Em Campinas, o resultado disso foi a geração de emprego. A cidade é a segunda colocada no estado com maior número de mulheres empreendedoras que criaram vagas de trabalho, de acordo com números do Sebrae. No último levantamento, Campinas, tinha 9.581 mulheres que possuem funcionários em seus empreendimentos na cidade. De acordo com o gerente regional do Sebrae, Nilcio Freitas, o papel desempenhado pelas mulheres na recuperação da economia do país é fundamental.

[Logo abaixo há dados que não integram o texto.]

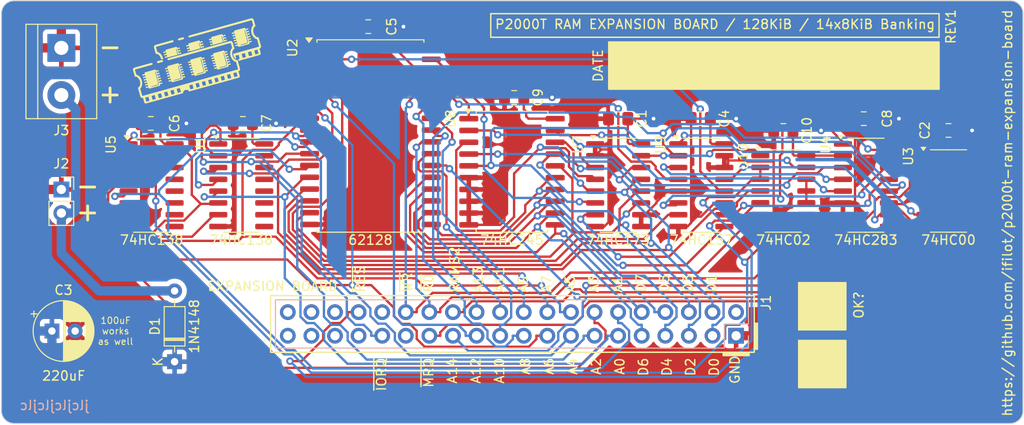
<source format=kicad_pcb>
(kicad_pcb
	(version 20240108)
	(generator "pcbnew")
	(generator_version "8.0")
	(general
		(thickness 1.6)
		(legacy_teardrops no)
	)
	(paper "A4")
	(title_block
		(title "Philips P2000T 64kb memory expansion board")
		(date "2024-05-20")
		(rev "4")
	)
	(layers
		(0 "F.Cu" signal)
		(31 "B.Cu" signal)
		(32 "B.Adhes" user "B.Adhesive")
		(33 "F.Adhes" user "F.Adhesive")
		(34 "B.Paste" user)
		(35 "F.Paste" user)
		(36 "B.SilkS" user "B.Silkscreen")
		(37 "F.SilkS" user "F.Silkscreen")
		(38 "B.Mask" user)
		(39 "F.Mask" user)
		(40 "Dwgs.User" user "User.Drawings")
		(41 "Cmts.User" user "User.Comments")
		(42 "Eco1.User" user "User.Eco1")
		(43 "Eco2.User" user "User.Eco2")
		(44 "Edge.Cuts" user)
		(45 "Margin" user)
		(46 "B.CrtYd" user "B.Courtyard")
		(47 "F.CrtYd" user "F.Courtyard")
		(48 "B.Fab" user)
		(49 "F.Fab" user)
		(50 "User.1" user)
		(51 "User.2" user)
		(52 "User.3" user)
		(53 "User.4" user)
		(54 "User.5" user)
		(55 "User.6" user)
		(56 "User.7" user)
		(57 "User.8" user)
		(58 "User.9" user)
	)
	(setup
		(stackup
			(layer "F.SilkS"
				(type "Top Silk Screen")
			)
			(layer "F.Paste"
				(type "Top Solder Paste")
			)
			(layer "F.Mask"
				(type "Top Solder Mask")
				(thickness 0.01)
			)
			(layer "F.Cu"
				(type "copper")
				(thickness 0.035)
			)
			(layer "dielectric 1"
				(type "core")
				(thickness 1.51)
				(material "FR4")
				(epsilon_r 4.5)
				(loss_tangent 0.02)
			)
			(layer "B.Cu"
				(type "copper")
				(thickness 0.035)
			)
			(layer "B.Mask"
				(type "Bottom Solder Mask")
				(thickness 0.01)
			)
			(layer "B.Paste"
				(type "Bottom Solder Paste")
			)
			(layer "B.SilkS"
				(type "Bottom Silk Screen")
			)
			(copper_finish "None")
			(dielectric_constraints no)
		)
		(pad_to_mask_clearance 0)
		(allow_soldermask_bridges_in_footprints no)
		(pcbplotparams
			(layerselection 0x00010fc_ffffffff)
			(plot_on_all_layers_selection 0x0000000_00000000)
			(disableapertmacros no)
			(usegerberextensions no)
			(usegerberattributes yes)
			(usegerberadvancedattributes yes)
			(creategerberjobfile yes)
			(dashed_line_dash_ratio 12.000000)
			(dashed_line_gap_ratio 3.000000)
			(svgprecision 6)
			(plotframeref no)
			(viasonmask no)
			(mode 1)
			(useauxorigin no)
			(hpglpennumber 1)
			(hpglpenspeed 20)
			(hpglpendiameter 15.000000)
			(pdf_front_fp_property_popups yes)
			(pdf_back_fp_property_popups yes)
			(dxfpolygonmode yes)
			(dxfimperialunits yes)
			(dxfusepcbnewfont yes)
			(psnegative no)
			(psa4output no)
			(plotreference yes)
			(plotvalue yes)
			(plotfptext yes)
			(plotinvisibletext no)
			(sketchpadsonfab no)
			(subtractmaskfromsilk no)
			(outputformat 1)
			(mirror no)
			(drillshape 0)
			(scaleselection 1)
			(outputdirectory "GERBERS/")
		)
	)
	(net 0 "")
	(net 1 "unconnected-(J1-Pin_33-Pad33)")
	(net 2 "D0")
	(net 3 "D1")
	(net 4 "D2")
	(net 5 "D3")
	(net 6 "D4")
	(net 7 "D5")
	(net 8 "D6")
	(net 9 "D7")
	(net 10 "A0")
	(net 11 "A1")
	(net 12 "A2")
	(net 13 "A3")
	(net 14 "A4")
	(net 15 "A5")
	(net 16 "A6")
	(net 17 "A7")
	(net 18 "A8")
	(net 19 "A9")
	(net 20 "A10")
	(net 21 "A11")
	(net 22 "A12")
	(net 23 "A13")
	(net 24 "A14")
	(net 25 "RAMS2")
	(net 26 "~{MRQ}")
	(net 27 "~{RD}")
	(net 28 "~{WR}")
	(net 29 "~{IORQ}")
	(net 30 "~{RES}")
	(net 31 "unconnected-(J1-Pin_32-Pad32)")
	(net 32 "unconnected-(J1-Pin_36-Pad36)")
	(net 33 "unconnected-(J1-Pin_37-Pad37)")
	(net 34 "unconnected-(J1-Pin_39-Pad39)")
	(net 35 "unconnected-(J1-Pin_29-Pad29)")
	(net 36 "unconnected-(J1-Pin_38-Pad38)")
	(net 37 "unconnected-(J1-Pin_35-Pad35)")
	(net 38 "unconnected-(J1-Pin_40-Pad40)")
	(net 39 "unconnected-(J1-Pin_2-Pad2)")
	(net 40 "GND")
	(net 41 "unconnected-(U1-~{Y0}-Pad15)")
	(net 42 "S1")
	(net 43 "S2")
	(net 44 "Net-(U3-Pad3)")
	(net 45 "+5V")
	(net 46 "Net-(U1-~{Y7})")
	(net 47 "RES")
	(net 48 "~{CS1}")
	(net 49 "unconnected-(U1-~{Y5}-Pad10)")
	(net 50 "S3")
	(net 51 "S0")
	(net 52 "unconnected-(U1-~{Y4}-Pad11)")
	(net 53 "unconnected-(U1-~{Y1}-Pad14)")
	(net 54 "unconnected-(U1-~{Y2}-Pad13)")
	(net 55 "unconnected-(U1-~{Y3}-Pad12)")
	(net 56 "unconnected-(U1-~{Y6}-Pad9)")
	(net 57 "VCC")
	(net 58 "EO")
	(net 59 "R0")
	(net 60 "R2")
	(net 61 "unconnected-(U2-NC-Pad1)")
	(net 62 "R1")
	(net 63 "R3")
	(net 64 "Net-(U3-Pad11)")
	(net 65 "Net-(U4-S3)")
	(net 66 "Net-(U4-S1)")
	(net 67 "Net-(U4-S2)")
	(net 68 "unconnected-(U4-C4-Pad9)")
	(net 69 "Net-(U4-S4)")
	(net 70 "unconnected-(U5-~{Y7}-Pad7)")
	(net 71 "unconnected-(U5-~{Y6}-Pad9)")
	(net 72 "~{P=R}")
	(net 73 "unconnected-(U5-~{Y2}-Pad13)")
	(net 74 "unconnected-(U5-~{Y5}-Pad10)")
	(net 75 "unconnected-(U5-~{Y3}-Pad12)")
	(net 76 "unconnected-(U5-~{Y1}-Pad14)")
	(net 77 "unconnected-(U5-~{Y4}-Pad11)")
	(net 78 "Net-(U7-Cp)")
	(net 79 "Net-(U8-CE)")
	(net 80 "Net-(U10-Pad10)")
	(footprint "Capacitor_SMD:C_0805_2012Metric_Pad1.18x1.45mm_HandSolder" (layer "F.Cu") (at 86.36 57.15 180))
	(footprint "Capacitor_SMD:C_0805_2012Metric_Pad1.18x1.45mm_HandSolder" (layer "F.Cu") (at 75.1625 54.864 180))
	(footprint "components:OSHW-Logo2_14.6x12mm_Copper_AND_Mask" (layer "F.Cu") (at 118.872 80.645))
	(footprint "Diode_THT:D_DO-35_SOD27_P7.62mm_Horizontal" (layer "F.Cu") (at 38.608 83.312 90))
	(footprint "Capacitor_SMD:C_0805_2012Metric_Pad1.18x1.45mm_HandSolder" (layer "F.Cu") (at 59.4575 47.244 180))
	(footprint "Capacitor_SMD:C_0805_2012Metric_Pad1.18x1.45mm_HandSolder" (layer "F.Cu") (at 104.14 58.42 180))
	(footprint "Capacitor_SMD:C_0805_2012Metric_Pad1.18x1.45mm_HandSolder" (layer "F.Cu") (at 121.92 58.42 180))
	(footprint "Connector_PinSocket_2.54mm:PinSocket_1x02_P2.54mm_Vertical" (layer "F.Cu") (at 26.416 64.77))
	(footprint "Capacitor_SMD:C_0805_2012Metric_Pad1.18x1.45mm_HandSolder" (layer "F.Cu") (at 36.0465 57.658 180))
	(footprint "Capacitor_SMD:C_0805_2012Metric_Pad1.18x1.45mm_HandSolder" (layer "F.Cu") (at 45.9525 57.658 180))
	(footprint "Package_SO:SOIC-20W_7.5x12.8mm_P1.27mm" (layer "F.Cu") (at 74.93 62.865))
	(footprint "Package_SO:SSOP-32_11.305x20.495mm_P1.27mm" (layer "F.Cu") (at 59.69 59.015))
	(footprint "Package_SO:SOIC-16_3.9x9.9mm_P1.27mm" (layer "F.Cu") (at 113.03 64.315))
	(footprint "Capacitor_THT:CP_Radial_D6.3mm_P2.50mm" (layer "F.Cu") (at 25.4 80.01))
	(footprint "Capacitor_SMD:C_0805_2012Metric_Pad1.18x1.45mm_HandSolder" (layer "F.Cu") (at 95.25 57.15 180))
	(footprint "Package_SO:SOIC-16_3.9x9.9mm_P1.27mm" (layer "F.Cu") (at 95.315 64.315))
	(footprint "components:ram-stick-logo"
		(locked yes)
		(layer "F.Cu")
		(uuid "bc86018c-15c4-46fd-b44b-8135a4c3da51")
		(at 41.021 50.927)
		(property "Reference" "G***"
			(at 0 0 0)
			(layer "Dwgs.User")
			(uuid "42864103-d81d-4ac7-9db1-1b6d4d2c4f13")
			(effects
				(font
					(size 1.5 1.5)
					(thickness 0.3)
				)
			)
		)
		(property "Value" "LOGO"
			(at 0.75 0 0)
			(layer "F.SilkS")
			(hide yes)
			(uuid "f182e5f8-7697-446a-a969-b8569896e0eb")
			(effects
				(font
					(size 1.5 1.5)
					(thickness 0.3)
				)
			)
		)
		(property "Footprint" "components:ram-stick-logo"
			(at 0 0 0)
			(unlocked yes)
			(layer "F.Fab")
			(hide yes)
			(uuid "6255dcaa-c048-4f72-a291-f85a7fac425d")
			(effects
				(font
					(size 1.27 1.27)
				)
			)
		)
		(property "Datasheet" ""
			(at 0 0 0)
			(unlocked yes)
			(layer "F.Fab")
			(hide yes)
			(uuid "b4eea2a6-0d01-412f-9bf9-a6b35957bce5")
			(effects
				(font
					(size 1.27 1.27)
				)
			)
		)
		(property "Description" ""
			(at 0 0 0)
			(unlocked yes)
			(layer "F.Fab")
			(hide yes)
			(uuid "de4f3049-a01a-4629-b14a-61a5be2cb2f4")
			(effects
				(font
					(size 1.27 1.27)
				)
			)
		)
		(attr board_only exclude_from_pos_files exclude_from_bom)
		(fp_poly
			(pts
				(xy -3.717564 -0.087667) (xy -3.690917 -0.059811) (xy -3.671292 -0.018374) (xy -3.667653 -0.005379)
				(xy -3.662906 0.043622) (xy -3.674294 0.081312) (xy -3.701042 0.105384) (xy -3.705614 0.107396)
				(xy -3.726105 0.11431) (xy -3.762759 0.125439) (xy -3.811947 0.139781) (xy -3.870039 0.156333) (xy -3.933405 0.174095)
				(xy -3.998416 0.192064) (xy -4.061441 0.209239) (xy -4.11885 0.224617) (xy -4.167014 0.237197) (xy -4.202303 0.245976)
				(xy -4.221086 0.249954) (xy -4.222596 0.250086) (xy -4.242197 0.243613) (xy -4.261461 0.231057)
				(xy -4.280108 0.206246) (xy -4.296203 0.168801) (xy -4.306733 0.127832) (xy -4.308689 0.092448)
				(xy -4.308276 0.089437) (xy -4.296241 0.064534) (xy -4.280566 0.049727) (xy -4.263081 0.042432)
				(xy -4.228251 0.030815) (xy -4.179807 0.015908) (xy -4.121482 -0.001254) (xy -4.057006 -0.01964)
				(xy -3.990111 -0.038214) (xy -3.924529 -0.055943) (xy -3.863992 -0.071794) (xy -3.81223 -0.084734)
				(xy -3.772976 -0.093729) (xy -3.749961 -0.097745) (xy -3.747698 -0.09786)
			)
			(stroke
				(width 0)
				(type solid)
			)
			(fill solid)
			(layer "F.SilkS")
			(uuid "459fe192-3190-40c6-afd3-02701f2f1525")
		)
		(fp_poly
			(pts
				(xy -1.471179 -2.538286) (xy -1.462038 -2.535263) (xy -1.436521 -2.513701) (xy -1.417078 -2.479096)
				(xy -1.405355 -2.438292) (xy -1.402996 -2.398134) (xy -1.411649 -2.365464) (xy -1.418865 -2.355719)
				(xy -1.425545 -2.349552) (xy -1.433884 -2.343871) (xy -1.446381 -2.337858) (xy -1.465538 -2.330692)
				(xy -1.493854 -2.321552) (xy -1.533832 -2.30962) (xy -1.58797 -2.294075) (xy -1.65877 -2.274096)
				(xy -1.720915 -2.256661) (xy -1.787379 -2.238363) (xy -1.847995 -2.222302) (xy -1.899181 -2.209375)
				(xy -1.937354 -2.200483) (xy -1.958932 -2.196525) (xy -1.96095 -2.196404) (xy -1.98627 -2.204235)
				(xy -2.007816 -2.220869) (xy -2.024795 -2.24721) (xy -2.039824 -2.282166) (xy -2.04271 -2.291353)
				(xy -2.048196 -2.339333) (xy -2.035829 -2.377699) (xy -2.006746 -2.403995) (xy -1.987076 -2.411636)
				(xy -1.96632 -2.417318) (xy -1.928226 -2.427758) (xy -1.876426 -2.44196) (xy -1.814552 -2.458927)
				(xy -1.746238 -2.477664) (xy -1.720843 -2.48463) (xy -1.64349 -2.505622) (xy -1.58419 -2.52106)
				(xy -1.540126 -2.531493) (xy -1.508482 -2.537475) (xy -1.486439 -2.539555)
			)
			(stroke
				(width 0)
				(type solid)
			)
			(fill solid)
			(layer "F.SilkS")
			(uuid "4600fee6-458e-4318-81b1-2ff7b4cd6cf0")
		)
		(fp_poly
			(pts
				(xy -2.576389 -2.218839) (xy -2.549557 -2.190181) (xy -2.531524 -2.145898) (xy -2.527353 -2.124943)
				(xy -2.524622 -2.088033) (xy -2.531061 -2.060286) (xy -2.549521 -2.038853) (xy -2.582856 -2.020883)
				(xy -2.633919 -2.003528) (xy -2.654961 -1.997502) (xy -2.813704 -1.953288) (xy -2.972373 -1.909124)
				(xy -3.129581 -1.865393) (xy -3.283939 -1.82248) (xy -3.434061 -1.780771) (xy -3.578557 -1.740649)
				(xy -3.716041 -1.702501) (xy -3.845123 -1.666709) (xy -3.964417 -1.633659) (xy -4.072535 -1.603735)
				(xy -4.168088 -1.577323) (xy -4.249689 -1.554806) (xy -4.315949 -1.53657) (xy -4.365482 -1.523)
				(xy -4.396898 -1.514479) (xy -4.408811 -1.511392) (xy -4.408864 -1.511387) (xy -4.412716 -1.508487)
				(xy -4.413556 -1.498391) (xy -4.410909 -1.479008) (xy -4.404302 -1.448245) (xy -4.393259 -1.404011)
				(xy -4.377306 -1.344213) (xy -4.355969 -1.26676) (xy -4.342143 -1.217222) (xy -4.269731 -0.958557)
				(xy -4.221299 -0.946362) (xy -4.126156 -0.91155) (xy -4.034262 -0.856604) (xy -3.947275 -0.783079)
				(xy -3.866856 -0.692529) (xy -3.794663 -0.58651) (xy -3.750613 -0.505353) (xy -3.727778 -0.454502)
				(xy -3.705166 -0.396271) (xy -3.684201 -0.335322) (xy -3.666312 -0.276317) (xy -3.652925 -0.22392)
				(xy -3.645465 -0.182791) (xy -3.644901 -0.15985) (xy -3.648383 -0.146627) (xy -3.656335 -0.149189)
				(xy -3.667394 -0.15985) (xy -3.690353 -0.171309) (xy -3.727368 -0.178166) (xy -3.771147 -0.179956)
				(xy -3.814397 -0.176212) (xy -3.838271 -0.170748) (xy -3.85237 -0.167572) (xy -3.861964 -0.171361)
				(xy -3.869632 -0.186095) (xy -3.87795 -0.215753) (xy -3.884131 -0.241544) (xy -3.916285 -0.341926)
				(xy -3.963781 -0.44168) (xy -4.022711 -0.53367) (xy -4.082772 -0.604404) (xy -4.150097 -0.665587)
				(xy -4.213681 -0.708093) (xy -4.277116 -0.733721) (xy -4.343992 -0.744266) (xy -4.363241 -0.744761)
				(xy -4.436969 -0.74482) (xy -4.457663 -0.815497) (xy -4.468188 -0.85209) (xy -4.48284 -0.903923)
				(xy -4.500602 -0.967323) (xy -4.520461 -1.038616) (xy -4.541402 -1.11413) (xy -4.562409 -1.190193)
				(xy -4.582468 -1.26313) (xy -4.600565 -1.329271) (xy -4.615685 -1.38494) (xy -4.626813 -1.426467)
				(xy -4.632377 -1.447908) (xy -4.637766 -1.510063) (xy -4.625413 -1.572103) (xy -4.597653 -1.628651)
				(xy -4.556819 -1.674328) (xy -4.524978 -1.695335) (xy -4.503417 -1.703924) (xy -4.464334 -1.717116)
				(xy -4.411197 -1.733837) (xy -4.347476 -1.753012) (xy -4.27664 -1.773566) (xy -4.229709 -1.786798)
				(xy -4.016547 -1.84621) (xy -3.823329 -1.900054) (xy -3.649052 -1.948601) (xy -3.492715 -1.992128)
				(xy -3.353314 -2.030906) (xy -3.229846 -2.06521) (xy -3.121309 -2.095314) (xy -3.026701 -2.121491)
				(xy -2.945018 -2.144016) (xy -2.875258 -2.163161) (xy -2.816418 -2.179201) (xy -2.767495 -2.192408)
				(xy -2.727488 -2.203058) (xy -2.695392 -2.211424) (xy -2.670206 -2.217778) (xy -2.650927 -2.222396)
				(xy -2.636551 -2.225551) (xy -2.626077 -2.227516) (xy -2.618502 -2.228566) (xy -2.612823 -2.228974)
				(xy -2.609765 -2.229024)
			)
			(stroke
				(width 0)
				(type solid)
			)
			(fill solid)
			(layer "F.SilkS")
			(uuid "4a204e61-0e45-49a0-8739-1b7120544386")
		)
		(fp_poly
			(pts
				(xy 2.729838 -2.851974) (xy 2.759693 -2.811681) (xy 2.772904 -2.777355) (xy 2.78643 -2.743884) (xy 2.801922 -2.730263)
				(xy 2.818001 -2.737226) (xy 2.826091 -2.749141) (xy 2.84438 -2.764011) (xy 2.883465 -2.779992) (xy 2.927052 -2.792781)
				(xy 2.969636 -2.803569) (xy 3.004735 -2.811748) (xy 3.026613 -2.816007) (xy 3.030111 -2.816328)
				(xy 3.039697 -2.806763) (xy 3.050873 -2.783138) (xy 3.061314 -2.752785) (xy 3.068692 -2.723035)
				(xy 3.070681 -2.70122) (xy 3.068558 -2.695187) (xy 3.051955 -2.686708) (xy 3.021282 -2.676215) (xy 2.982213 -2.6651)
				(xy 2.940425 -2.654756) (xy 2.901596 -2.646574) (xy 2.8714 -2.641947) (xy 2.855514 -2.642267) (xy 2.854782 -2.642759)
				(xy 2.834959 -2.654874) (xy 2.822243 -2.647933) (xy 2.819516 -2.62421) (xy 2.820741 -2.615879) (xy 2.835504 -2.550068)
				(xy 2.851448 -2.502838) (xy 2.868105 -2.475313) (xy 2.881842 -2.468236) (xy 2.899239 -2.475012)
				(xy 2.903168 -2.484242) (xy 2.913672 -2.497209) (xy 2.943847 -2.510855) (xy 2.965689 -2.517599)
				(xy 3.005896 -2.528994) (xy 3.042421 -2.539739) (xy 3.059735 -2.545086) (xy 3.092627 -2.553465)
				(xy 3.11186 -2.549566) (xy 3.123564 -2.530129) (xy 3.13002 -2.507693) (xy 3.138686 -2.475041) (xy 3.146138 -2.449867)
				(xy 3.148027 -2.444426) (xy 3.141359 -2.434472) (xy 3.118395 -2.422182) (xy 3.084255 -2.409015)
				(xy 3.044055 -2.39643) (xy 3.002913 -2.385887) (xy 2.965949 -2.378843) (xy 2.938278 -2.376759) (xy 2.925136 -2.380891)
				(xy 2.910069 -2.388718) (xy 2.900408 -2.385233) (xy 2.893018 -2.377993) (xy 2.891125 -2.364852)
				(xy 2.895139 -2.34125) (xy 2.905467 -2.302629) (xy 2.908861 -2.290858) (xy 2.921199 -2.250448) (xy 2.932086 -2.218458)
				(xy 2.939611 -2.200396) (xy 2.940843 -2.198598) (xy 2.951825 -2.200665) (xy 2.966433 -2.214898)
				(xy 2.990626 -2.232731) (xy 3.03622 -2.251573) (xy 3.082055 -2.265667) (xy 3.125324 -2.277056) (xy 3.160473 -2.285022)
				(xy 3.182444 -2.288482) (xy 3.186977 -2.288145) (xy 3.195044 -2.274408) (xy 3.203248 -2.247644)
				(xy 3.210031 -2.215657) (xy 3.213836 -2.186249) (xy 3.213107 -2.167224) (xy 3.211634 -2.164579)
				(xy 3.193946 -2.155949) (xy 3.161127 -2.145207) (xy 3.119481 -2.133893) (xy 3.075315 -2.123546)
				(xy 3.034934 -2.115707) (xy 3.004644 -2.111915) (xy 2.996063 -2.111933) (xy 2.973071 -2.111321)
				(xy 2.964455 -2.10047) (xy 2.963443 -2.088918) (xy 2.959128 -2.071278) (xy 2.943443 -2.058967) (xy 2.914475 -2.048615)
				(xy 2.885071 -2.040857) (xy 2.865804 -2.037564) (xy 2.862207 -2.038021) (xy 2.858449 -2.049059)
				(xy 2.849675 -2.078409) (xy 2.836647 -2.123414) (xy 2.820124 -2.181422) (xy 2.800867 -2.249777)
				(xy 2.779635 -2.325824) (xy 2.774408 -2.344643) (xy 2.748613 -2.43667) (xy 2.72755 -2.509495) (xy 2.710591 -2.564991)
				(xy 2.697108 -2.605032) (xy 2.686473 -2.631491) (xy 2.678059 -2.646243) (xy 2.671699 -2.651092)
				(xy 2.652761 -2.646401) (xy 2.646831 -2.638571) (xy 2.648051 -2.624288) (xy 2.65455 -2.59189) (xy 2.665648 -2.54418)
				(xy 2.680661 -2.483955) (xy 2.69891 -2.414017) (xy 2.719711 -2.337165) (xy 2.723996 -2.321649) (xy 2.745209 -2.244546)
				(xy 2.764175 -2.174557) (xy 2.780201 -2.114329) 
... [584201 chars truncated]
</source>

Ele afirma que mais de 92% daquelas que estão empreendendo, não deixaram as atividades domésticas de lado, o que mostra como elas estão se desdobrando em período de crise.
A vice-presidente da ACIC, Adriana Flosi, afirma que mesmo com uma participação maior e mais decisiva na economia brasileira, a equiparação com as condições de trabalho dos homens ainda é muito injusta. Ela acredita que isso precisa ser corrigido, para que as gerações futuras não sejam tão atingidas como a atual. Em São Paulo, são 46.028 mulheres empreendedoras gerando empregos. Hoje, as 9,3 milhões de mulheres que estão à frente de um negócio representam 34% de todos os donos de negócios formais ou informais no Brasil.